Благодаря тому, что с математикой живут в области свободно-творческого духа, её существо является видимым отчётливее всего непосредственно в его самопознании. Когда представление отклоняется от обликов, вырабатываемых в математической деятельности, обратно на саму эту деятельность, полностью будут осознавать, что делают, тогда живут в роде свободной творческой духовности.
Только тогда нужно дальше привести в подвижность душу, чтобы эта самая внутренняя деятельность, разворачивающаяся в математике, распространялась на другие области внутреннего переживания. В этой подвижности души лежит сила для поднятия к имагинативному, инспиративному и интуитивному познанию, о которых часто говорится в этом еженедельнике.
В математике каждый сделанный шаг является внутренне прозрачным. Душа обращается не вовне, чтобы установить существование одного или другого. Она остаётся, конечно, в одной области, которая, хотя и внутренне творчески активна, но через своё собственное существо связана с внешним миром. Математика возникает в душе, но связывает себя только с вынешне-душевным. При подъёме через свободно-творческую духовную деятельность к вышеназванным познавательным-видам приходят к пониманию самого душевного и духовной области, в которой душа живёт.

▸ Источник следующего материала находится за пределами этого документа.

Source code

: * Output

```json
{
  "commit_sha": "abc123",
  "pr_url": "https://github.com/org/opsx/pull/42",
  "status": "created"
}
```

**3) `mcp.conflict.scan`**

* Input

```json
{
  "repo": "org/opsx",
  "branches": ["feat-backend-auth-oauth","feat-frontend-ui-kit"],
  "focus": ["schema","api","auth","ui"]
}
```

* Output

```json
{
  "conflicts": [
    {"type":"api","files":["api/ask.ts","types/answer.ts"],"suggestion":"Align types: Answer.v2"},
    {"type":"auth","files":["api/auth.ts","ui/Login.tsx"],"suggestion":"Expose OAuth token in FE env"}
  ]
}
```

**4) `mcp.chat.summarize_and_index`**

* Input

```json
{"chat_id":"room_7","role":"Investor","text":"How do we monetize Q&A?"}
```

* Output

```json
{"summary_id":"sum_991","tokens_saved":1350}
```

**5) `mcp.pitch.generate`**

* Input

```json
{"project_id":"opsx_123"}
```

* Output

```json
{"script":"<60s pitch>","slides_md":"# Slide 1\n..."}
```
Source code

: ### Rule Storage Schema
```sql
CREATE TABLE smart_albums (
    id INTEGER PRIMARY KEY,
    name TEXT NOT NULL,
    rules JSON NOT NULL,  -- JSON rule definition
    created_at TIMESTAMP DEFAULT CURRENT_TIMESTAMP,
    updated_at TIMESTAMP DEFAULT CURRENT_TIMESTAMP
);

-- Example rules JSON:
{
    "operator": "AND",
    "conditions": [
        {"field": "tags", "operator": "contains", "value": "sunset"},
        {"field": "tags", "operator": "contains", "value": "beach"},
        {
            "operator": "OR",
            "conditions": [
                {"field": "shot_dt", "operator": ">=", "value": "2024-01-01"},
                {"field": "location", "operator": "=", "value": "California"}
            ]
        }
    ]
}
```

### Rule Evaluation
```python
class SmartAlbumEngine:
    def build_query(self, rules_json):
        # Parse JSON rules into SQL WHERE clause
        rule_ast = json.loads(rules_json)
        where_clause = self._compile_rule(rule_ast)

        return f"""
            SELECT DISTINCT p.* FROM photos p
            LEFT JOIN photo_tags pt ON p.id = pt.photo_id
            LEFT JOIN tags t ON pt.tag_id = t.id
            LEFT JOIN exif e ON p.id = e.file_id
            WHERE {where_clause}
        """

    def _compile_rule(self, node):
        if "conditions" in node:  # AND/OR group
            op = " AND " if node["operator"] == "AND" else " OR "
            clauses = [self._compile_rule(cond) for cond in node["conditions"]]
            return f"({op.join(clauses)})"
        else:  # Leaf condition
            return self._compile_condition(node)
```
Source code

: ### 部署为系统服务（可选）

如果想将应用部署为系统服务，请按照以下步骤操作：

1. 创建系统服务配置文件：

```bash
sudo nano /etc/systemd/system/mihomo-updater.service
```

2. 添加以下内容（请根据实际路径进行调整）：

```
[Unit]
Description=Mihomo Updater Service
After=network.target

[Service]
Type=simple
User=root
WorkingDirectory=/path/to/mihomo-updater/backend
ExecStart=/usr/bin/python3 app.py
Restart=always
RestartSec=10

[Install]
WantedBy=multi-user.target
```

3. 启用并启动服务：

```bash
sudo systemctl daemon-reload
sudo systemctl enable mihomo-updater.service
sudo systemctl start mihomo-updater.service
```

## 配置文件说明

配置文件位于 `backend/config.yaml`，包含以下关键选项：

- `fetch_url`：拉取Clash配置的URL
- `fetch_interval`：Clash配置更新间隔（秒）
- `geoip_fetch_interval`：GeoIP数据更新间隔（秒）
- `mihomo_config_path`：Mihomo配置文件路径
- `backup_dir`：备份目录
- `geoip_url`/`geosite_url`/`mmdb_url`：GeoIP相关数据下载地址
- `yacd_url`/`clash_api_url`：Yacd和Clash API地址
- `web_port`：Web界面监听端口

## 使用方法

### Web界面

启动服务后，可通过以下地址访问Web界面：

Гётевское духовное существо было таким, что он не ощущал необходимости самому заниматься математикой, но его познание было само по себе математического рода. Он воспринимал встречающееся во внешней природе, через чистое, просветленное наблюдение, и затем превращал во внутреннем переживании так, что это становилось единством с его душевным существом, как это имеет место с свободно-создаваемыми математическими формулами. Так его мышление о природе стало в самом прекрасном смысле подражанием математического облико-образования. В качестве природо-мыслителя Гёте, не будучи математиком, был математическим духом.
Как он говорил во всеуслышание о своём незнании математики, так он всё делал математически-направленно через свой род представления. Об этом можно прочесть в его публикациях, которые заключают его естественнонаучные работы под заголовком «К общему природоведению. Отношение к математике». Там он высказывает, что при любом познании нужно так действовать, «как если бы строгая математика была ответственна за результаты решения.».
Через это направление своего познавательного стремления Гёте был особенно предрасположен истинный род естественнонаучного исследования внести в те научные области, которые нельзя определять через посредство меры, числа и веса, так как они по существу являются не количественными, а качественными. Представление, противопоставляющее себя этому, хочет ограничиваться опирающимся на вес, размер и число, так как оно имеет сущность количественного, а не качественного представления, и за качественным представлением не признаёт научности. Она отказывает Гёте в научности, так как не провидит, как именно строгость исследования, которой она ведь требует там, где применима собственно математика, он использует на тех познавательных полях, где для неё нет места.
Только, когда гётевский мыслительный метод в этом направлении смогут провидеть, возникнет непредвзятое суждение о существовании связи между познанием и искусством. Благодаря этому увидят, какой плодотворный прогресс может принести его род-духа для искусства, как и для науки.